**PROBLEMS TO WORK ON:**
[1] In the article about Steve Hindy, which mountain did Jim Koch summit before starting Boston Beer Company?
[2] Using the article about Steve Hindy, explain in one to three sentences why the brewery's construction site came to resemble a deserted movie set.

**GIVEN TEXT:**
►

A Talk with Steve Hindy: Brooklyn Brewery Founder, AP Journalist, Mob Archnemesis

Craft beer is full of cool, intelligent and well-traveled founders and brewers.

Henry Phillips

It’s 1996, and the New York Daily News runs an article about how a brand-new brewery under construction in Brooklyn will be the neighborhood’s first to open in 20 years. The next day, two limousines pull up outside the brewery’s construction site. The doors swing open, and out come two young men whose chests resemble beer barrels. They tell all the workers to go home, and stay home. Soon, the site is like a deserted movie set. Before leaving, the men deliver a message: The man in charge needs to call us, pronto.

In the craft beer industry, there’s no shortage of courageous characters whose adventurous tales would dominate a happy hour. Just to name a few: Dale Katechis of Oskar Blues rips up the hills of Lyons every morning on his mountain bike; Ken Grossman at Sierra Nevada hikes his tail off in the Sierra Nevada Mountains; and, before starting Boston Beer Company, Jim Koch spent three years as a guide for Outward Bound and summited the highest peak in the Western and Southern hemispheres, Aconcagua.

Funny, then, that a soft-spoken, unassuming guy from New York City would have tales to top them all. Brooklyn Brewery Co-Founder Steve Hindy may not be able to remember the last time he went over the handlebars of a bike or shredded the gnar on the backside of Jackson Hole, but his experience as a war correspondent in the Middle East in the 1980s and his dealings with the mob in the pre-gentrified Brooklyn of the mid ’90s make a bloody elbow or a case of altitude sickness seem like child’s play.

◄

**DATASET CONTENT:**
►

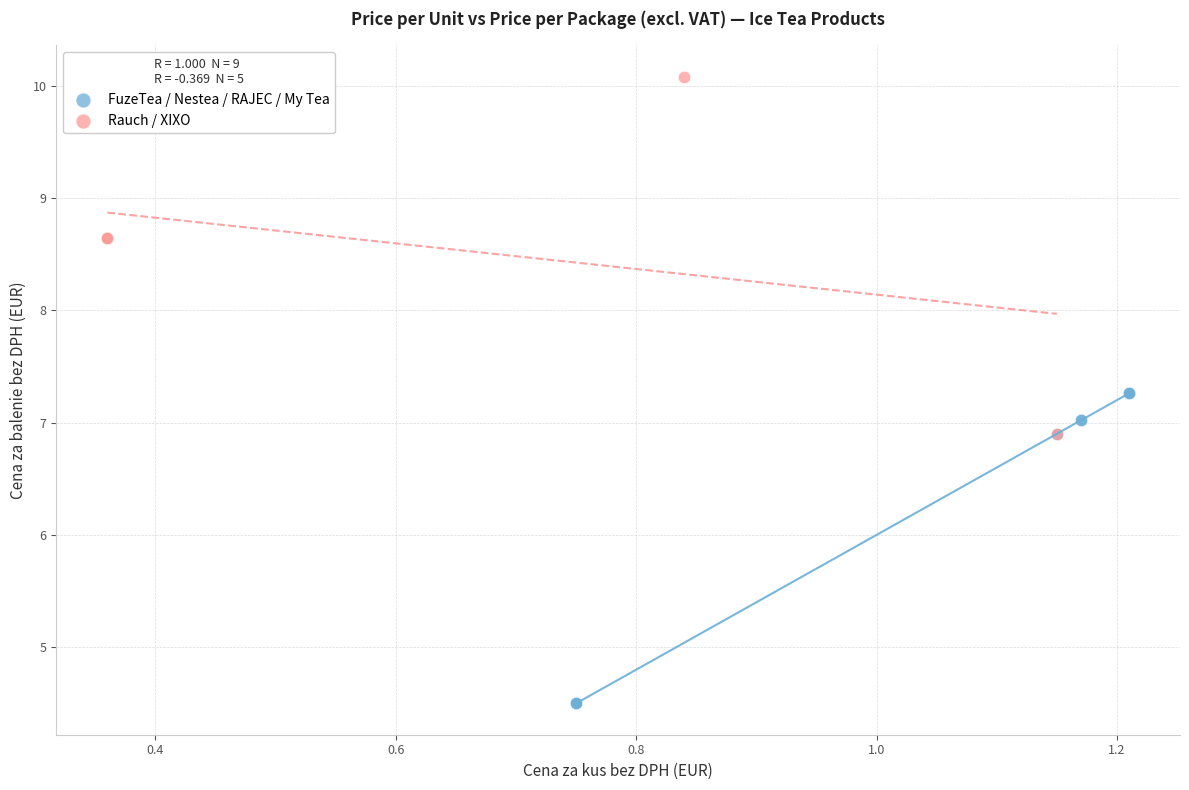

Which series reaches the maximum Y coordinate?

Rauch / XIXO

◄

**EXERCISE RESULTS:**
[1] Aconcagua, the highest peak in the Western and Southern hemispheres.

[2] The day after the New York Daily News ran its article about the new brewery, two young men arrived at the site in limousines and told all the workers to go home and stay home. With the workers gone, the site stood empty.